The House filed a brief Monday opposing a request for the Supreme Court to take up a case from the 9th Circuit Court of Appeals arguing that the structure of the CFPB, a powerful financial regulator, infringes on the president’s executive authority.
{mosads}The Court of Appeals ruled in favor of the agency against Seila Law, a law firm that refused to comply with a CFPB request for documents related to an enforcement action.
The appeals court upheld a district court’s rejection of Seila’s argument that claimed the CFPB was unconstitutional.
Seila has since asked the Supreme Court to take up the case, but the high court did not add it to the docket for its upcoming October term. Even so, the House seeks to kill the request after the Trump administration announced last month it would not defend the CFPB’s structure before the Supreme Court.
“By not defending the Consumer Bureau’s independence, the Trump Administration is choosing special interests over America’s consumers,” said House Speaker Nancy Pelosi (D-Calif.) in a Monday statement.
The CFPB has been a consistent partisan flashpoint since it opened in 2012.
Designed by Sen. Elizabeth Warren (D-Mass.) and enacted through the 2010 Dodd-Frank Wall Street reform law, the agency was created by Democrats to police banks and lenders for fraud and abuse of their customers.
CFPB critics argued that by making the bureau’s director fireable by the president only “for cause,” which is generally considered to be severe incompetence or misconduct, Dodd-Frank illegally impeded the president’s control over the executive branch.
The U.S. Court of Appeals for the District of Columbia Circuit ruled in 2016 that the CFPB’s structure was unconstitutional. But that decision, authored by eventual Supreme Court Justice Brett Kavanaugh, was overturned by the full court in 2018.
The House brief asked the Supreme Court to abide by D.C. Circuit ruling to protect the CFPB, arguing that the president has ample authority to fire the bureau’s director if she or he is not enforcing the law.
The brief also noted that because the CFPB is controlled by a single director, the president wields significant power over the agency by choosing who leads it.
“Indeed, where an agency is headed by a single individual, the lines of Executive accountability—and Presidential control—are even more direct than in a multi-member agency,” the House argued.
“If the President determines that the CFPB Director is failing in her duty to enforce the consumer protection laws, the President can remove and replace the Director.”
The CFPB issued several sweeping regulations and pursued aggressive lawsuits under former director Richard Cordray, a Democrat.
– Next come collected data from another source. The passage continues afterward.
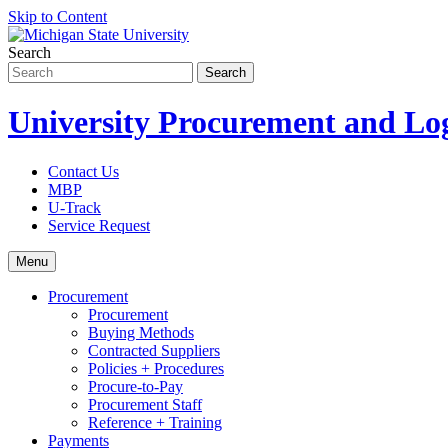
Skip to Content
Search
University Procurement and Log
Contact Us
MBP
U-Track
Service Request
Menu
Procurement
Procurement
Buying Methods
Contracted Suppliers
Policies + Procedures
Procure-to-Pay
Procurement Staff
Reference + Training
Payments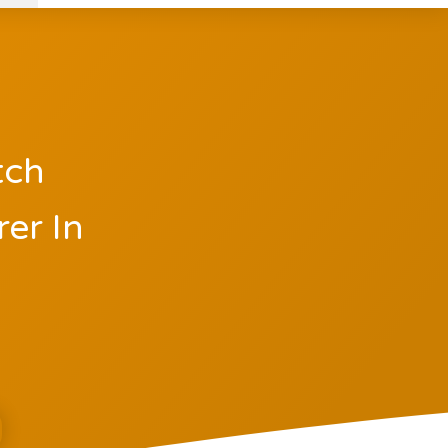
tch
er In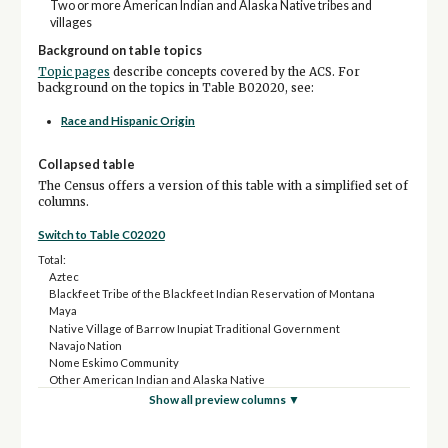
Two or more American Indian and Alaska Native tribes and
villages
Background on table topics
Topic pages
describe concepts covered by the ACS. For
background on the topics in Table B02020, see:
Race and Hispanic Origin
Collapsed table
The Census offers a version of this table with a simplified set of
columns.
Switch to Table C02020
Total:
Aztec
Blackfeet Tribe of the Blackfeet Indian Reservation of Montana
Maya
Native Village of Barrow Inupiat Traditional Government
Navajo Nation
Nome Eskimo Community
Other American Indian and Alaska Native
Show all preview columns ▼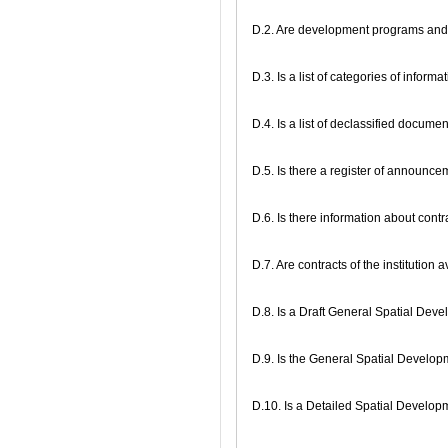
D.2. Are development programs and 
D.3. Is a list of categories of inform
D.4. Is a list of declassified docume
D.5. Is there a register of announc
D.6. Is there information about con
D.7. Are contracts of the institution 
D.8. Is a Draft General Spatial Dev
D.9. Is the General Spatial Develo
D.10. Is a Detailed Spatial Develo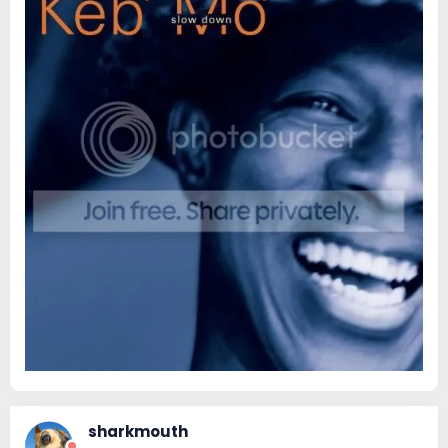
sharkmouth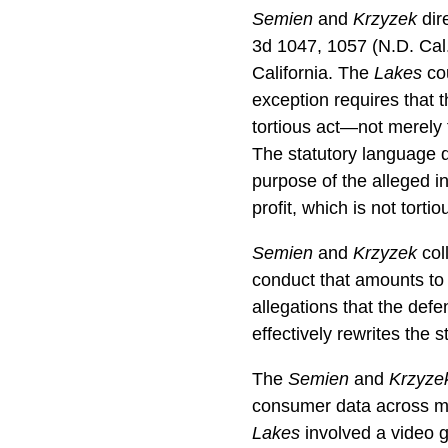
Semien
and
Krzyzek
dire
3d 1047, 1057 (N.D. Cal.
California. The
Lakes
cou
exception requires that 
tortious act—not merely t
The statutory language d
purpose of the alleged in
profit, which is not tortio
Semien
and
Krzyzek
col
conduct that amounts to i
allegations that the def
effectively rewrites the s
The
Semien
and
Krzyze
consumer data across mul
Lakes
involved a video g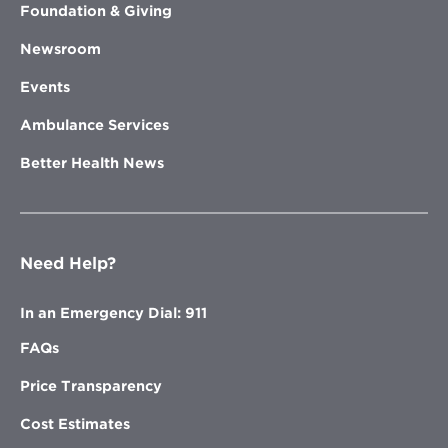
Foundation & Giving
Newsroom
Events
Ambulance Services
Better Health News
Need Help?
In an Emergency Dial: 911
FAQs
Price Transparency
Cost Estimates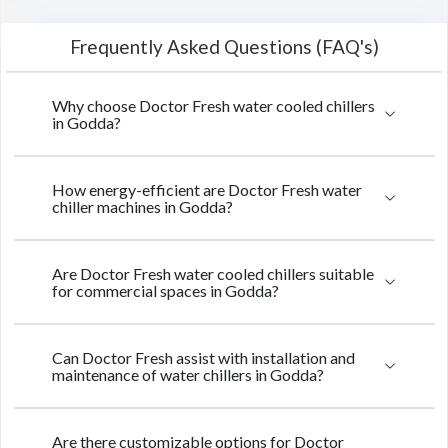
Frequently Asked Questions (FAQ's)
Why choose Doctor Fresh water cooled chillers
in Godda?
How energy-efficient are Doctor Fresh water
chiller machines in Godda?
Are Doctor Fresh water cooled chillers suitable
for commercial spaces in Godda?
Can Doctor Fresh assist with installation and
maintenance of water chillers in Godda?
Are there customizable options for Doctor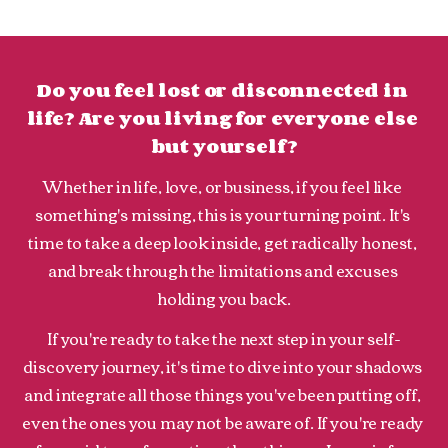
Do you feel lost or disconnected in 
life? Are you living for everyone else 
but yourself?
Whether in life, love, or business, if you feel like 
something's missing, this is your turning point. It's 
time to take a deep look inside, get radically honest, 
and break through the limitations and excuses 
holding you back.
If you're ready to take the next step in your self-
discovery journey, it's time to dive into your shadows 
and integrate all those things you've been putting off, 
even the ones you may not be aware of. If you're ready 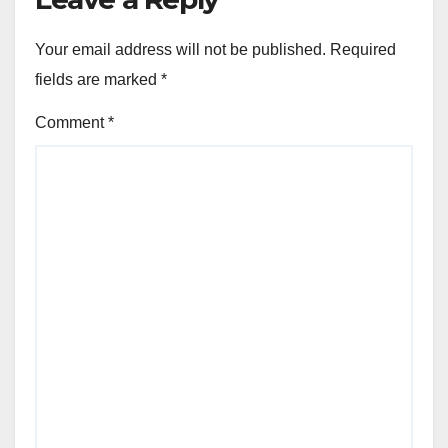
Your email address will not be published.
Required
fields are marked
*
Comment
*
While Republican and industry critics of the CFPB failed to curb the agency, President Trump’s 2016 election cleared a path to transform the bureau.
When Cordray resigned in November 2018, Trump appointed Mick Mulvaney, then the White House budget director, to lead the bureau on an acting basis. Mulvaney was replaced in December 2018 by Kathy Kraninger, who backed the CFPB’s decision not to defend its structure before the Supreme Court.
Trump’s appointments of Kavanaugh and Neil Gorsuch to the Supreme Court have also raised fears among the CFPB’s defenders that the court could move to gut or even eliminate the bureau.
“Despite previous court rulings that made it clear that the Consumer Bureau is constitutional and here to stay, Kathy Kraninger insists on working to undermine and politicize the agency at the expense of hardworking Americans,” said Rep. Maxine Waters (D-Calif.), chairwoman of the House Financial Services Committee, which oversees the CFPB.
“This is yet another example of a Trump Administration appointee working to undermine the mission of the agency they were appointed to lead.”
Kraninger is scheduled to testify Oct. 16 before the Financial Services Committee.